Pearl Beyond Price, pg. 18
We Need to Work on Our Psychological Issues if We are Serious About Our Spiritual Development
The Diamond Approach begins with the idea that we need to work on our psychological issues, which will include regressive processes, if we are serious about our spiritual development. But then the process becomes much more specific, and much less linear. We find that psychological issues and spiritual development do not arise one after the other, consecutively. Rather, we find that the psychological issues are completely intertwined with the phenomenology of Spirit, and with the specific characteristics of essence and its various aspects. Psychological issues, which have their genesis mostly in childhood, plus necessary regressions, continue, as a result, into the most advanced stages of spiritual development. Furthermore, childhood content does not block essence in a general way. Specific segments of our childhood issues and ego structures block particular spiritual states. And it is our finding that the correspondence between psychological issues originating in childhood and particular essential states appears to be universal to all souls, hence the possibility of a particular body of knowledge that maps such correspondence. The Diamond Approach contains such knowledge. All the books we have published are elucidation of elements of this knowledge.

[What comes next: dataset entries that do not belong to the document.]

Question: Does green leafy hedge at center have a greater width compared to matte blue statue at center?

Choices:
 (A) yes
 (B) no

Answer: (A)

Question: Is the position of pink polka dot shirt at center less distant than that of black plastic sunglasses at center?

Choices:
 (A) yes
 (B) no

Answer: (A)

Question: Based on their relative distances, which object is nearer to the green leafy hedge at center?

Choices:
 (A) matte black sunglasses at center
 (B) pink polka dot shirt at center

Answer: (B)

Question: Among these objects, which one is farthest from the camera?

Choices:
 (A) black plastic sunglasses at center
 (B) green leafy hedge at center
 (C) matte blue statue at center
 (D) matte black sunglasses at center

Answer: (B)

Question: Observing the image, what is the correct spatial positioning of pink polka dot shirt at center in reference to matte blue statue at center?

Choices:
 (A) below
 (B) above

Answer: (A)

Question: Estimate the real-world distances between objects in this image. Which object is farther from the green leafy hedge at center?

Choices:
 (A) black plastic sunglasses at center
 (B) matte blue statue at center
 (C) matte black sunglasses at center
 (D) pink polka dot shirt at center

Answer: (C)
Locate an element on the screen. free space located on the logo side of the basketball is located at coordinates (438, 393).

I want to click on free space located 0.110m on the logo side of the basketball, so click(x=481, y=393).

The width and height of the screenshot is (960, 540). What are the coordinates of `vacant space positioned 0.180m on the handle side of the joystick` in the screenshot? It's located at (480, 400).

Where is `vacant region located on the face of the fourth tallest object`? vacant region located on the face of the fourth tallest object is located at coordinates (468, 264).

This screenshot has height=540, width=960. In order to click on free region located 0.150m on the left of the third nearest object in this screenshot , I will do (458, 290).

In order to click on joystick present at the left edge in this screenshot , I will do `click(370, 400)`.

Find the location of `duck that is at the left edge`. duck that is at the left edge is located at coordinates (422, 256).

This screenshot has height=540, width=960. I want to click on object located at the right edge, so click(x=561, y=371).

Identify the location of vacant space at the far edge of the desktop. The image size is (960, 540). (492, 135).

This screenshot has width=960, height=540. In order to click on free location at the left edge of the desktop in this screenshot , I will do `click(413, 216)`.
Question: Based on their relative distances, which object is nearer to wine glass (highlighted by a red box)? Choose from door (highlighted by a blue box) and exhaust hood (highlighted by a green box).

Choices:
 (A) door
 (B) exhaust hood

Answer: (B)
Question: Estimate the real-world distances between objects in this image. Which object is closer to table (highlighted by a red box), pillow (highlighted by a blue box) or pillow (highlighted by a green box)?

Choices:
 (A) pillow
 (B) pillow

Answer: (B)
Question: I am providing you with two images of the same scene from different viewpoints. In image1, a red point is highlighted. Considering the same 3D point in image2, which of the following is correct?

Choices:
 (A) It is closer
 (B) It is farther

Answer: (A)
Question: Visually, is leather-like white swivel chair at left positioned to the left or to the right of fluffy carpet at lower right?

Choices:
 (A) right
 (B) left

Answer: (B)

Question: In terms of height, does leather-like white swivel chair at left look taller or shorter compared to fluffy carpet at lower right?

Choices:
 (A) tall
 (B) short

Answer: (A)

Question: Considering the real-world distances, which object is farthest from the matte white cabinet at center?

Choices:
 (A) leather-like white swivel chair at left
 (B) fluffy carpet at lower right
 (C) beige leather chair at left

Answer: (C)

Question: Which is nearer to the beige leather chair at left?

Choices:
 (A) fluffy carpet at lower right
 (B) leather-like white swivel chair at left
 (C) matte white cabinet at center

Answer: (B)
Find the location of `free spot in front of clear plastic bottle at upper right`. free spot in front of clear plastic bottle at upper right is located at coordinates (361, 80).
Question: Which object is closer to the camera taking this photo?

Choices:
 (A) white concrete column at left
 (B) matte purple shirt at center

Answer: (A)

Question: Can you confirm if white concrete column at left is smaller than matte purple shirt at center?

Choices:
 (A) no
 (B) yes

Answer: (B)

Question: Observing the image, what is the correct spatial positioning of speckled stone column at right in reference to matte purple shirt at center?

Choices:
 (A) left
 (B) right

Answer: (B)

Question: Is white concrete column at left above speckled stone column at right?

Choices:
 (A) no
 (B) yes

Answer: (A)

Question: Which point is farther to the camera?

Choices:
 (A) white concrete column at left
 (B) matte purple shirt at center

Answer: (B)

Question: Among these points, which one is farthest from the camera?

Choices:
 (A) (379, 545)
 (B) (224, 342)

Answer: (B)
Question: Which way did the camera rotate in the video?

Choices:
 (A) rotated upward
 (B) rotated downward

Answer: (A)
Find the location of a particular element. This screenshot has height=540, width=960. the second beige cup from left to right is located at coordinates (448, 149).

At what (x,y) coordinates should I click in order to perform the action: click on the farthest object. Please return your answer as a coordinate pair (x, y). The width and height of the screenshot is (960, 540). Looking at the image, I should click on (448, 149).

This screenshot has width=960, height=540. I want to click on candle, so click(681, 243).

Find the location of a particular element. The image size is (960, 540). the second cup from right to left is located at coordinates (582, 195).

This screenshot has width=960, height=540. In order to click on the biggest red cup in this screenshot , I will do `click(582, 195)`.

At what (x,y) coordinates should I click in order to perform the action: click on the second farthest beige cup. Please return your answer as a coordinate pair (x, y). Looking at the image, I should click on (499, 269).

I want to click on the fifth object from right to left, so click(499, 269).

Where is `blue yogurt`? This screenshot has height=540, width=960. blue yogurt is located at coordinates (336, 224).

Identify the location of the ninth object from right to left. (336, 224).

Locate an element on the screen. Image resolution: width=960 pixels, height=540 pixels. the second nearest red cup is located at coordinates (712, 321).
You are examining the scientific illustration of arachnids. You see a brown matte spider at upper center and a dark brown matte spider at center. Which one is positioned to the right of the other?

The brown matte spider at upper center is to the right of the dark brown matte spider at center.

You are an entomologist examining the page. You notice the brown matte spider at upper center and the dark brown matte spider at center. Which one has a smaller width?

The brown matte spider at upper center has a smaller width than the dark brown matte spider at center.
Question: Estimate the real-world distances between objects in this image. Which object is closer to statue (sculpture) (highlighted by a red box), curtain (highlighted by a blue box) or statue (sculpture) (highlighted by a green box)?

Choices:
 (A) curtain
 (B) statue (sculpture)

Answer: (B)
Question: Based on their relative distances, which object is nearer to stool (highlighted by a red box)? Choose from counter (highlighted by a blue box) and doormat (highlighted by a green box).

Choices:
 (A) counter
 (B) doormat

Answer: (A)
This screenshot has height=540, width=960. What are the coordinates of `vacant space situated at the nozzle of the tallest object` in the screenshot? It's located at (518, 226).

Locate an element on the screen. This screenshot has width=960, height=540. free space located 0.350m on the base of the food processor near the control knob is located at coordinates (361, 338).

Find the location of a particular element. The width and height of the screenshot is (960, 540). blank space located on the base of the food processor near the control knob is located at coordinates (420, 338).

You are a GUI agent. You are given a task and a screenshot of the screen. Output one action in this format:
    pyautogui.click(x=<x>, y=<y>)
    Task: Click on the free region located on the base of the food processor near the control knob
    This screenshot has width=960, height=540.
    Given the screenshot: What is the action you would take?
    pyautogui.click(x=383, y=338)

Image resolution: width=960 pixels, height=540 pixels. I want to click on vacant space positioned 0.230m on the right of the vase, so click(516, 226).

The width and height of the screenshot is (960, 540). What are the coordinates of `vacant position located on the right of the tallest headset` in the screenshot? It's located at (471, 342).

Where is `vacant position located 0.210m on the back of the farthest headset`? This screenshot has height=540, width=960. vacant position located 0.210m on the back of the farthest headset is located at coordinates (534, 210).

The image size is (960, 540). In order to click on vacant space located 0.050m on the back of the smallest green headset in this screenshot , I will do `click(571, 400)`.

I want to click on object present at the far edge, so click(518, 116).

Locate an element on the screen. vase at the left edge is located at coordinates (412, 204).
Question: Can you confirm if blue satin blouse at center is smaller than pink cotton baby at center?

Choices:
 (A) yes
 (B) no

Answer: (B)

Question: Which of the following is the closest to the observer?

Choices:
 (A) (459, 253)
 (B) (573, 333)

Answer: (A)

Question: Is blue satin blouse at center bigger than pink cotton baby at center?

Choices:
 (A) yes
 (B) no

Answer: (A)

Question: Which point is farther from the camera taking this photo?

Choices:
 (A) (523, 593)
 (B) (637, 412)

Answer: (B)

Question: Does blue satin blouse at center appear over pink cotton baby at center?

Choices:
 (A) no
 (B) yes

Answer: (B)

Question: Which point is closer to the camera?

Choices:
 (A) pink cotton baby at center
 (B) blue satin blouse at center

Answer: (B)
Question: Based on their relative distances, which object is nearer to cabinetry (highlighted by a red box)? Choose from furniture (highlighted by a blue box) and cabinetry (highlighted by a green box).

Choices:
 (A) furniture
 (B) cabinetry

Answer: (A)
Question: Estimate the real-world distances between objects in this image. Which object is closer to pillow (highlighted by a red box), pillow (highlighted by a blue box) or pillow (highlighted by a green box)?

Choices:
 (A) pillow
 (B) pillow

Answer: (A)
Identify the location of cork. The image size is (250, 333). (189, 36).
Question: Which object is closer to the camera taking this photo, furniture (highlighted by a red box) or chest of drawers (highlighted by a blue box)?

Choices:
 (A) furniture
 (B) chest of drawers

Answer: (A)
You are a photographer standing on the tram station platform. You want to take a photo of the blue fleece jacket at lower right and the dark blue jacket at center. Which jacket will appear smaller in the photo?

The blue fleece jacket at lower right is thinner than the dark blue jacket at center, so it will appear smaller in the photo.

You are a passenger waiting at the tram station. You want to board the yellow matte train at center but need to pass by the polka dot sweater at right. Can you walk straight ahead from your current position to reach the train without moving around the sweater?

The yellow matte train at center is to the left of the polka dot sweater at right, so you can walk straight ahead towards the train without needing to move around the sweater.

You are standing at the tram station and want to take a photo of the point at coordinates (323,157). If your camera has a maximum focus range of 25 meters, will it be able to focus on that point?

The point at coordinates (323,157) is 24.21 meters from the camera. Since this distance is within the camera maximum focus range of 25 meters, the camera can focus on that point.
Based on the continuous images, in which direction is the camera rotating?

The Inner Journey Home, pg. 545
When Spiritual Experience Has No Further Value
Once you realize the unity of the world and the Absolute, spiritual experience has no further value. You do not need inner experience; actually, inner experience does not exist. There is no inner separate from the outer. What you see is what you get. Walking in the street is the most elevated, spiritual experience. Eating your meal is a fundamental, sublime experience. Cleaning your house is as spiritual, as sublime, as refined an experience as the Supreme. No differentiation endures between inner states and outer manifestation.